2017 – Jean created the poster art for three films in 2017: Darren Aronofsky’s mother!, Guillermo del Toro’s The Shape of Water, and Denis Villeneuve’s Blade Runner 2049. Employing different media for each artwork, he hand-painted two character posters for mother! (one for Jennifer Lawrence and another for Javier Bardem), made a charcoal drawing for The Shape of Water, and used digital drawing tools for Blade Runner 2049. As part of his creative process, Jean collaborated closely with both Darren Aronofsky and Guillermo del Toro. Del Toro, a long-time fan of Jean’s work, describes his drawings as having “a delicate nature to them and beautiful line work that is at the same time realistic and sort of elevated into a style of his own.” Jean’s posters uniquely evoke the tone and mood of each film without overtly revealing depictions of plot.
2018 – Jean reunited with Prada to create prints for its Resort 2018 collection. He described the visual effect as a “tangle of floral elements occasionally populated and overrun by rabbits.” Prada brought the collection to Shanghai as part of the brand’s unveiling of Rong Zhai, a 20th-century mansion it restored, and exclusive looks were debuted in vivid reds, yellows, and blues. Jean’s images were used for the brand’s SS2018 Menswear collection. His work also served as the set design for the collection’s premiere at the Via Fogazzaro space. Jean’s collaboration with Prada brought images inspired by graphic novels to high-fashion pieces, blending the superhuman with the human, and with a nod to the thick black lines that divide illustration panels.
2019 – Lotte Museum of Art in Seoul hosted “Eternal Journey,” a major retrospective of Jean’s work. Over 500 works were on view in the exhibition, including large-scale paintings, sculpture, installation, video art, 150 comic book covers, and more than 200 drawings that served as the inspiration for many of the included works. Nine large-scale paintings explored the theme of obangsaek, or the five fundamental or cardinal colors, a traditional color schema representative of the order of the universe.

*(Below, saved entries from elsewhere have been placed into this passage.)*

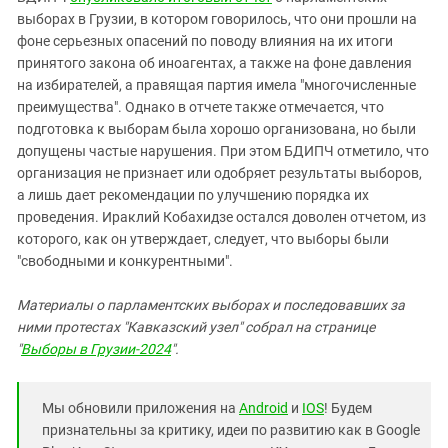
выборах в Грузии, в котором говорилось, что они прошли на
фоне серьезных опасений по поводу влияния на их итоги
принятого закона об иноагентах, а также на фоне давления
на избирателей, а правящая партия имела "многочисленные
преимущества". Однако в отчете также отмечается, что
подготовка к выборам была хорошо организована, но были
допущены частые нарушения. При этом БДИПЧ отметило, что
организация не признает или одобряет результаты выборов,
а лишь дает рекомендации по улучшению порядка их
проведения. Ираклий Кобахидзе остался доволен отчетом, из
которого, как он утверждает, следует, что выборы были
"свободными и конкурентными".
Материалы о парламентских выборах и последовавших за
ними протестах "Кавказский узел" собрал на странице
"
Выборы в Грузии-2024
".
Мы обновили приложения на
Android
и
IOS
! Будем
признательны за критику, идеи по развитию как в Google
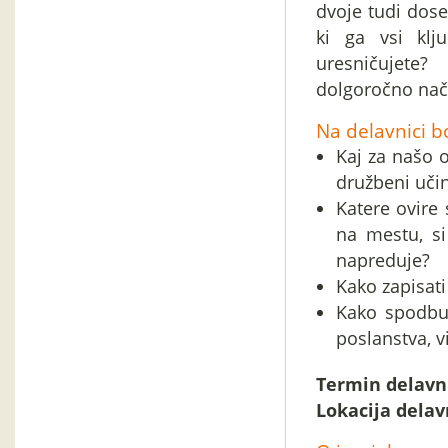
dvoje tudi doseg
ki ga vsi klj
uresničujete?
dolgoročno načr
Na delavnici b
Kaj za našo 
družbeni učine
Katere ovire 
na mestu, si
napreduje?
Kako zapisati
Kako spodbud
poslanstva, vi
Termin delavnic
Lokacija delav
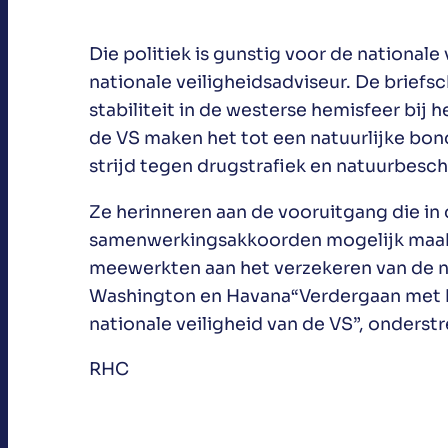
Die politiek is gunstig voor de nationale
nationale veiligheidsadviseur. De briefs
stabiliteit in de westerse hemisfeer bij 
de VS maken het tot een natuurlijke bon
strijd tegen drugstrafiek en natuurbesch
Ze herinneren aan de vooruitgang die in 
samenwerkingsakkoorden mogelijk maakte
meewerkten aan het verzekeren van de na
Washington en Havana“Verdergaan met het
nationale veiligheid van de VS”, onderst
RHC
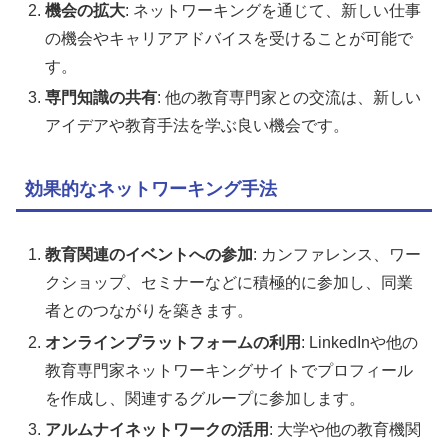
機会の拡大
: ネットワーキングを通じて、新しい仕事
の機会やキャリアアドバイスを受けることが可能で
す。
専門知識の共有
: 他の教育専門家との交流は、新しい
アイデアや教育手法を学ぶ良い機会です。
効果的なネットワーキング手法
教育関連のイベントへの参加
: カンファレンス、ワー
クショップ、セミナーなどに積極的に参加し、同業
者とのつながりを築きます。
オンラインプラットフォームの利用
: LinkedInや他の
教育専門家ネットワーキングサイトでプロフィール
を作成し、関連するグループに参加します。
アルムナイネットワークの活用
: 大学や他の教育機関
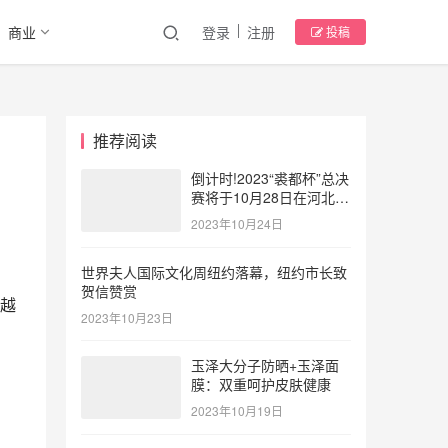
商业
登录
注册
投稿
推荐阅读
倒计时!2023“裘都杯”总决
赛将于10月28日在河北大
营点燃时尚风暴
2023年10月24日
世界夫人国际文化周纽约落幕，纽约市长致
贺信赞赏
越
2023年10月23日
玉泽大分子防晒+玉泽面
膜：双重呵护皮肤健康
2023年10月19日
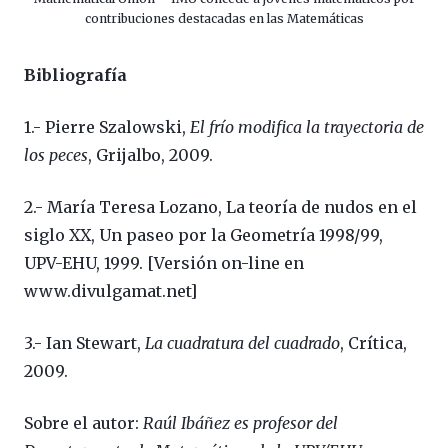
contribuciones destacadas en las Matemáticas
Bibliografía
1.- Pierre Szalowski,
El frío modifica la trayectoria de
los peces
, Grijalbo, 2009.
2.- María Teresa Lozano, La teoría de nudos en el
siglo XX, Un paseo por la Geometría 1998/99,
UPV-EHU, 1999. [Versión on-line en
www.divulgamat.net]
3.- Ian Stewart,
La cuadratura del cuadrado
, Crítica,
2009.
Sobre el autor:
Raúl Ibáñez es profesor del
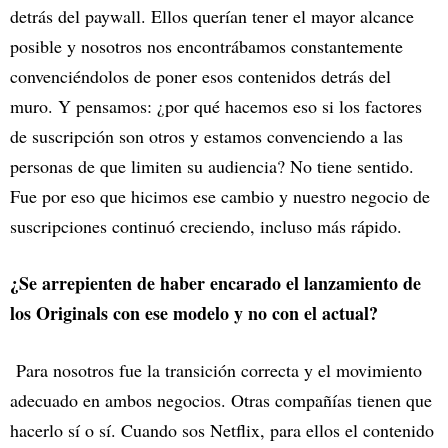
detrás del paywall. Ellos querían tener el mayor alcance
posible y nosotros nos encontrábamos constantemente
convenciéndolos de poner esos contenidos detrás del
muro. Y pensamos: ¿por qué hacemos eso si los factores
de suscripción son otros y estamos convenciendo a las
personas de que limiten su audiencia? No tiene sentido.
Fue por eso que hicimos ese cambio y nuestro negocio de
suscripciones continuó creciendo, incluso más rápido.
¿Se arrepienten de haber encarado el lanzamiento de
los Originals con ese modelo y no con el actual?
Para nosotros fue la transición correcta y el movimiento
adecuado en ambos negocios. Otras compañías tienen que
hacerlo sí o sí. Cuando sos Netflix, para ellos el contenido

Collaborating again with Judson Studios, the oldest family-operated stained-glass maker in the US, Jean created Gaia – Yellow Earth Center (2019), the centerpiece of the Lotte Museum of Art exhibition. The sculpture expands upon his earlier explorations into stained glass for “Azimuth,” bringing his visual vocabulary to the traditional medium. Over eight feet in height, the illuminated sculpture, which combines water jet cutting, hand and airbrush painting, and fused glass, depicts the goddess Gaia with a slinking tiger in an all-over composition of natural and geometric elements.
James Jean currently lives and works Los Angeles.